Rose dismounted and rushed to Devonny to hug and kiss her. It felt strange and wrong. What had Tod Lockwood done to her? What veil or mist had he dropped that she could not quite rejoin her time?

“Oh, Devonny!” cried Rose. Her voice was loud and brittle. Devonny wanted to step away from it. “Such news! So thrilling!”

“What news?” she said.

Rose giggled. “Silly girl. That you and darling Lord Winden will be married! Oh, Devonny, I am so happy for you! Lord Winden has been telling us about his magnificent estate. Devvy, it has two hundred rooms.”
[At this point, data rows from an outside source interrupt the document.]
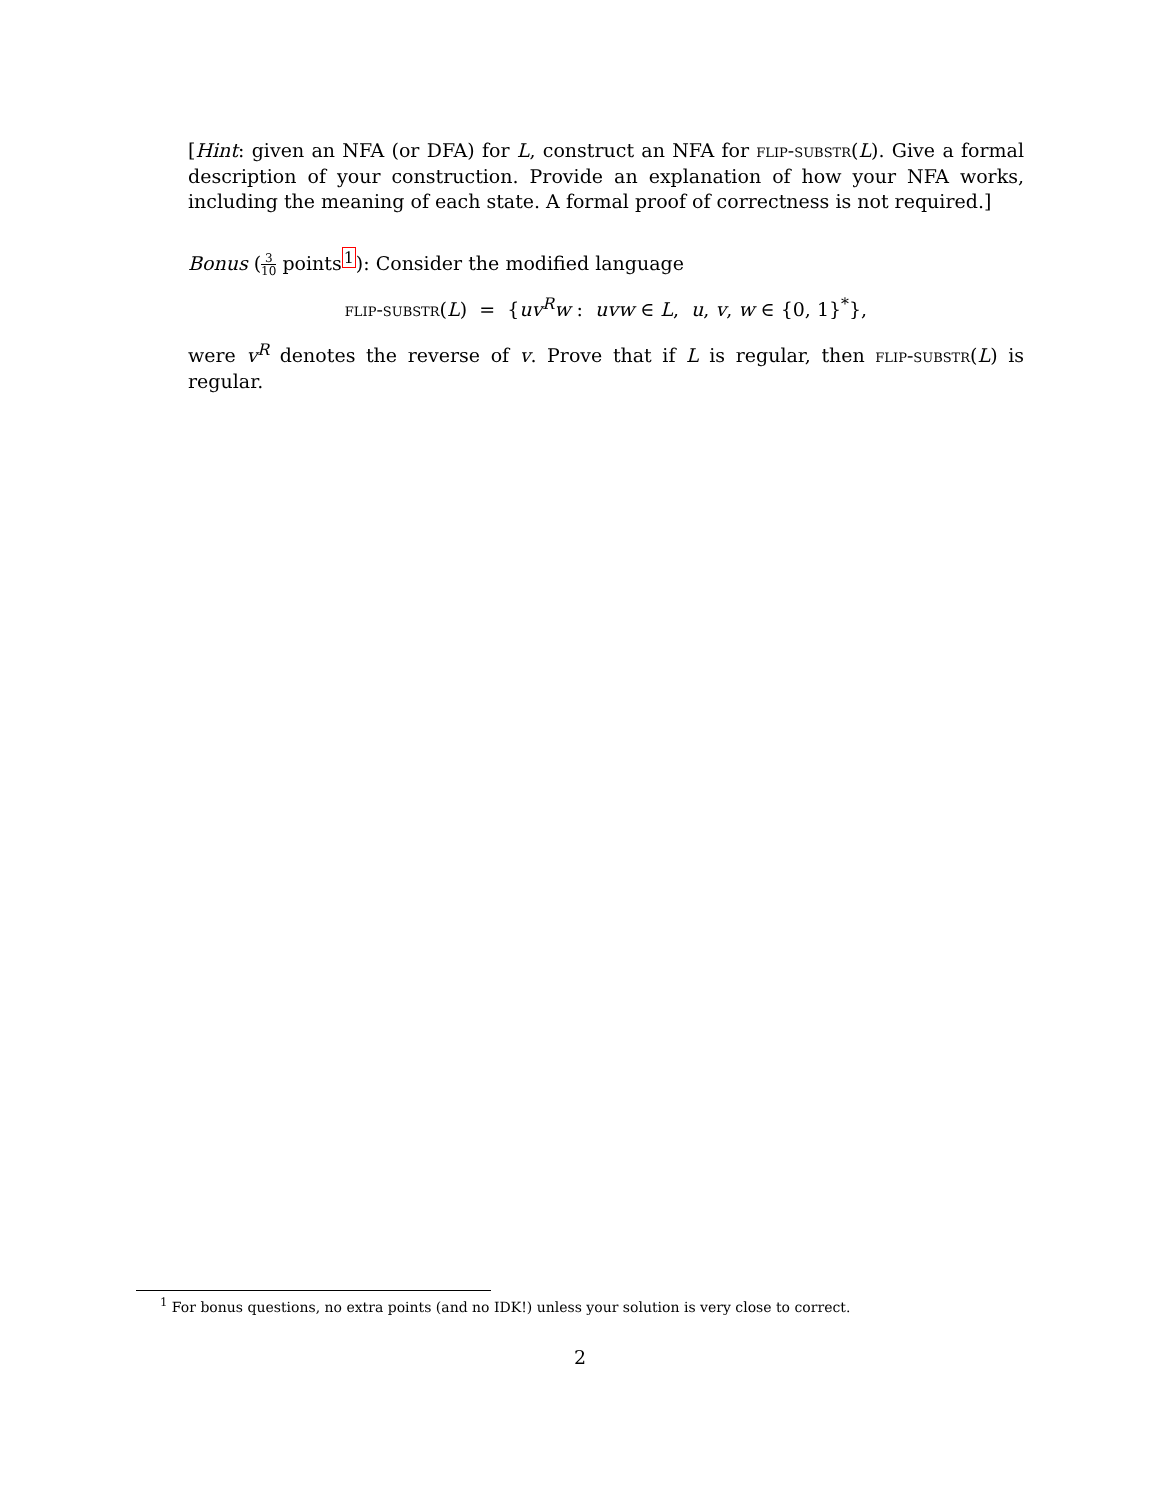[Hint: given an NFA (or DFA) for L, construct an NFA for flip-substr(L). Give a formal description of your construction. Provide an explanation of how your NFA works, including the meaning of each state. A formal proof of correctness is not required.]
Bonus (3 10 points<sup>1</sup>): Consider the modified language
flip-substr(L) = {uv<sup>R</sup>w : uvw ∈ L, u, v, w ∈ {0, 1}<sup>*</sup>},
were v<sup>R</sup> denotes the reverse of v. Prove that if L is regular, then flip-substr(L) is regular.
<sup>1</sup> For bonus questions, no extra points (and no IDK!) unless your solution is very close to correct.
2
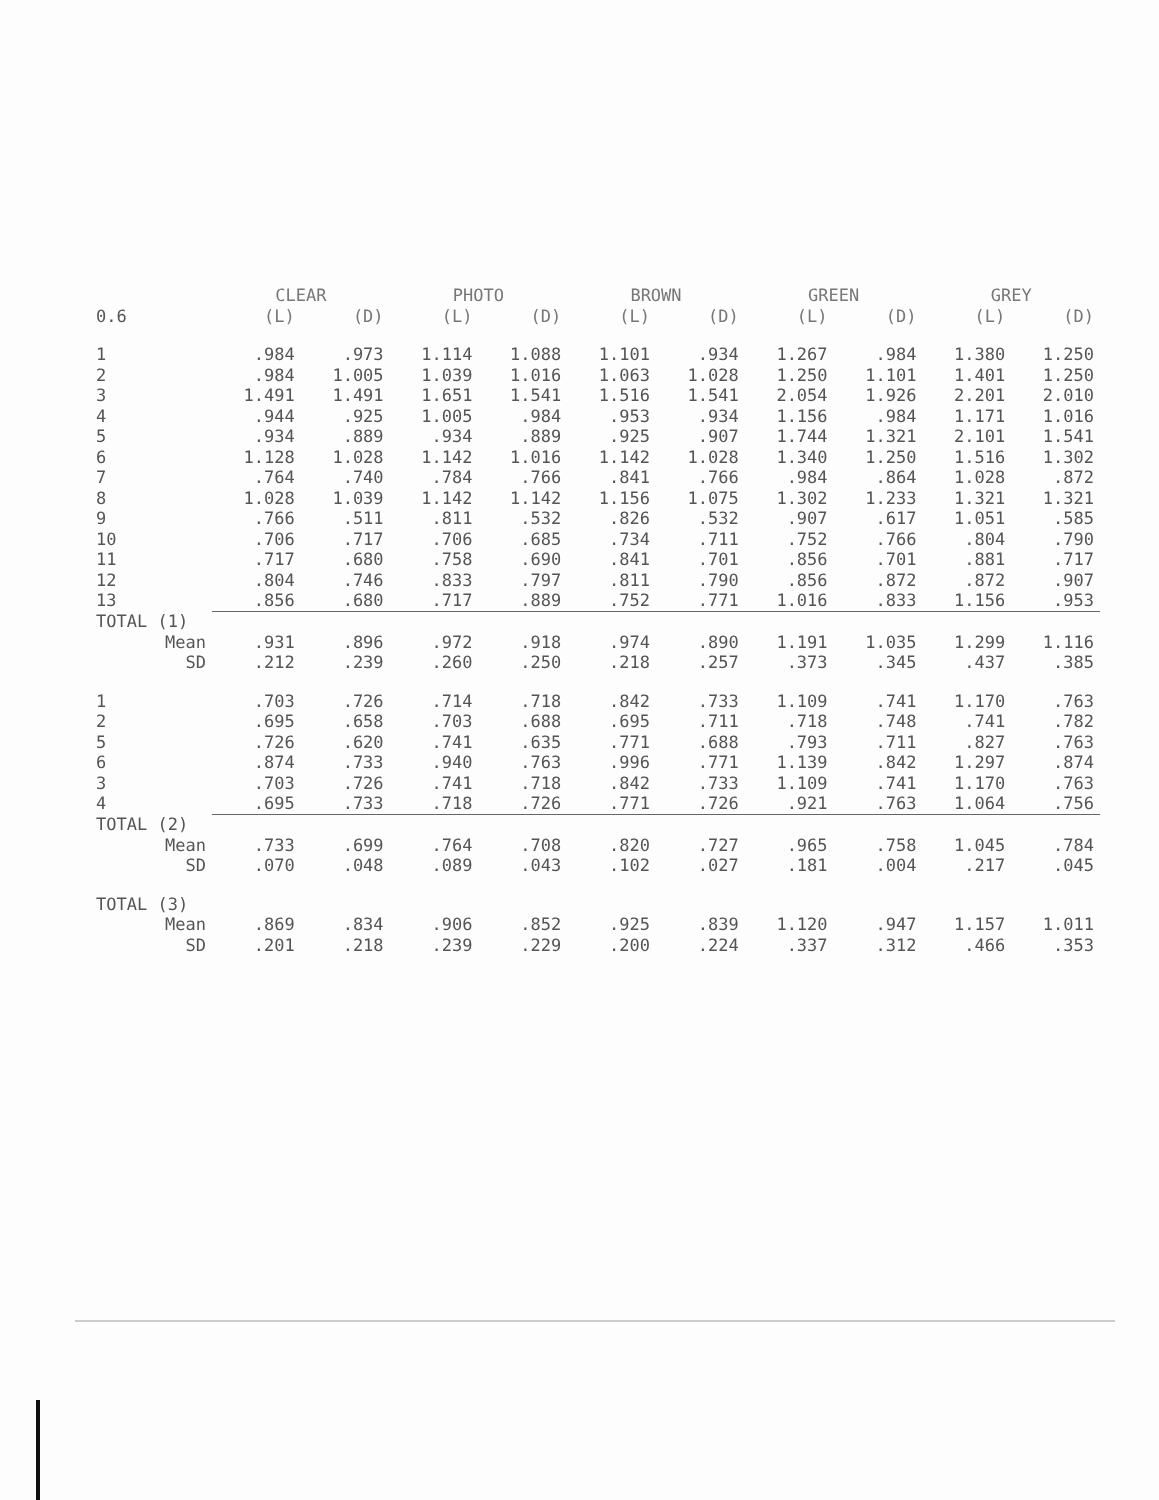| | CLEAR | | PHOTO | | BROWN | | GREEN | | GREY | |
| --- | --- | --- | --- | --- | --- | --- | --- | --- | --- | --- |
| 0.6 | (L) | (D) | (L) | (D) | (L) | (D) | (L) | (D) | (L) | (D) |
| 1 | .984 | .973 | 1.114 | 1.088 | 1.101 | .934 | 1.267 | .984 | 1.380 | 1.250 |
| 2 | .984 | 1.005 | 1.039 | 1.016 | 1.063 | 1.028 | 1.250 | 1.101 | 1.401 | 1.250 |
| 3 | 1.491 | 1.491 | 1.651 | 1.541 | 1.516 | 1.541 | 2.054 | 1.926 | 2.201 | 2.010 |
| 4 | .944 | .925 | 1.005 | .984 | .953 | .934 | 1.156 | .984 | 1.171 | 1.016 |
| 5 | .934 | .889 | .934 | .889 | .925 | .907 | 1.744 | 1.321 | 2.101 | 1.541 |
| 6 | 1.128 | 1.028 | 1.142 | 1.016 | 1.142 | 1.028 | 1.340 | 1.250 | 1.516 | 1.302 |
| 7 | .764 | .740 | .784 | .766 | .841 | .766 | .984 | .864 | 1.028 | .872 |
| 8 | 1.028 | 1.039 | 1.142 | 1.142 | 1.156 | 1.075 | 1.302 | 1.233 | 1.321 | 1.321 |
| 9 | .766 | .511 | .811 | .532 | .826 | .532 | .907 | .617 | 1.051 | .585 |
| 10 | .706 | .717 | .706 | .685 | .734 | .711 | .752 | .766 | .804 | .790 |
| 11 | .717 | .680 | .758 | .690 | .841 | .701 | .856 | .701 | .881 | .717 |
| 12 | .804 | .746 | .833 | .797 | .811 | .790 | .856 | .872 | .872 | .907 |
| 13 | .856 | .680 | .717 | .889 | .752 | .771 | 1.016 | .833 | 1.156 | .953 |
| TOTAL (1) | | | | | | | | | | |
| Mean | .931 | .896 | .972 | .918 | .974 | .890 | 1.191 | 1.035 | 1.299 | 1.116 |
| SD | .212 | .239 | .260 | .250 | .218 | .257 | .373 | .345 | .437 | .385 |
| 1 | .703 | .726 | .714 | .718 | .842 | .733 | 1.109 | .741 | 1.170 | .763 |
| 2 | .695 | .658 | .703 | .688 | .695 | .711 | .718 | .748 | .741 | .782 |
| 5 | .726 | .620 | .741 | .635 | .771 | .688 | .793 | .711 | .827 | .763 |
| 6 | .874 | .733 | .940 | .763 | .996 | .771 | 1.139 | .842 | 1.297 | .874 |
| 3 | .703 | .726 | .741 | .718 | .842 | .733 | 1.109 | .741 | 1.170 | .763 |
| 4 | .695 | .733 | .718 | .726 | .771 | .726 | .921 | .763 | 1.064 | .756 |
| TOTAL (2) | | | | | | | | | | |
| Mean | .733 | .699 | .764 | .708 | .820 | .727 | .965 | .758 | 1.045 | .784 |
| SD | .070 | .048 | .089 | .043 | .102 | .027 | .181 | .004 | .217 | .045 |
| TOTAL (3) | | | | | | | | | | |
| Mean | .869 | .834 | .906 | .852 | .925 | .839 | 1.120 | .947 | 1.157 | 1.011 |
| SD | .201 | .218 | .239 | .229 | .200 | .224 | .337 | .312 | .466 | .353 |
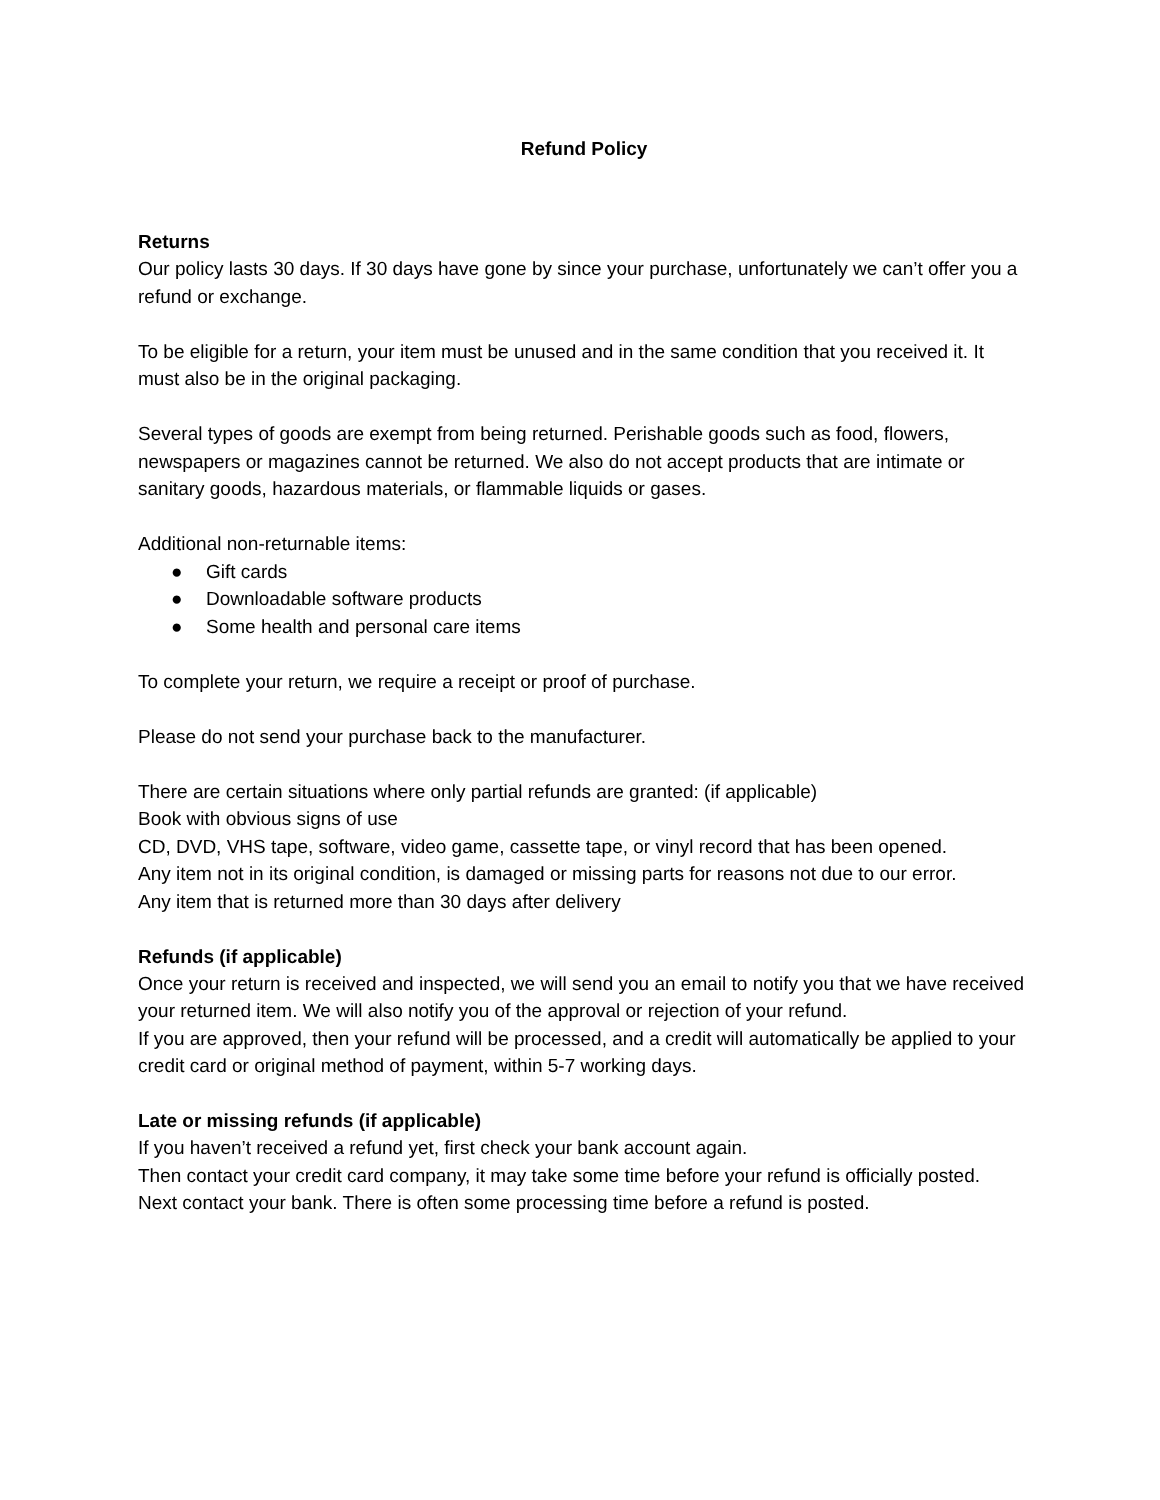Refund Policy
Returns
Our policy lasts 30 days. If 30 days have gone by since your purchase, unfortunately we can’t offer you a refund or exchange.
To be eligible for a return, your item must be unused and in the same condition that you received it. It must also be in the original packaging.
Several types of goods are exempt from being returned. Perishable goods such as food, flowers, newspapers or magazines cannot be returned. We also do not accept products that are intimate or sanitary goods, hazardous materials, or flammable liquids or gases.
Additional non-returnable items:
● Gift cards
● Downloadable software products
● Some health and personal care items
To complete your return, we require a receipt or proof of purchase.
Please do not send your purchase back to the manufacturer.
There are certain situations where only partial refunds are granted: (if applicable)
Book with obvious signs of use
CD, DVD, VHS tape, software, video game, cassette tape, or vinyl record that has been opened.
Any item not in its original condition, is damaged or missing parts for reasons not due to our error.
Any item that is returned more than 30 days after delivery
Refunds (if applicable)
Once your return is received and inspected, we will send you an email to notify you that we have received your returned item. We will also notify you of the approval or rejection of your refund.
If you are approved, then your refund will be processed, and a credit will automatically be applied to your credit card or original method of payment, within 5-7 working days.
Late or missing refunds (if applicable)
If you haven’t received a refund yet, first check your bank account again.
Then contact your credit card company, it may take some time before your refund is officially posted.
Next contact your bank. There is often some processing time before a refund is posted.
“And no plumbing,” teased Flossie. Her eyes met Devonny’s and they tried to exchange messages, but Flossie’s situation was too complex; they needed time together, and words.

“And in need of a new slate roof,” agreed Lord Winden. “But my bride and I shall remedy such problems.”

At least Devonny would know where her money was going.

“What are you doing here, so far from the house?” asked Rose. “This is such a remote little spot.”

“On the contrary,” said Devonny, “it has a beautiful view. When we were little, Strat and I often played in this meadow.” This was untrue. When they were little, Devonny and Strat could not stand each other, and would never have dreamed of spending an instant in each other’s company.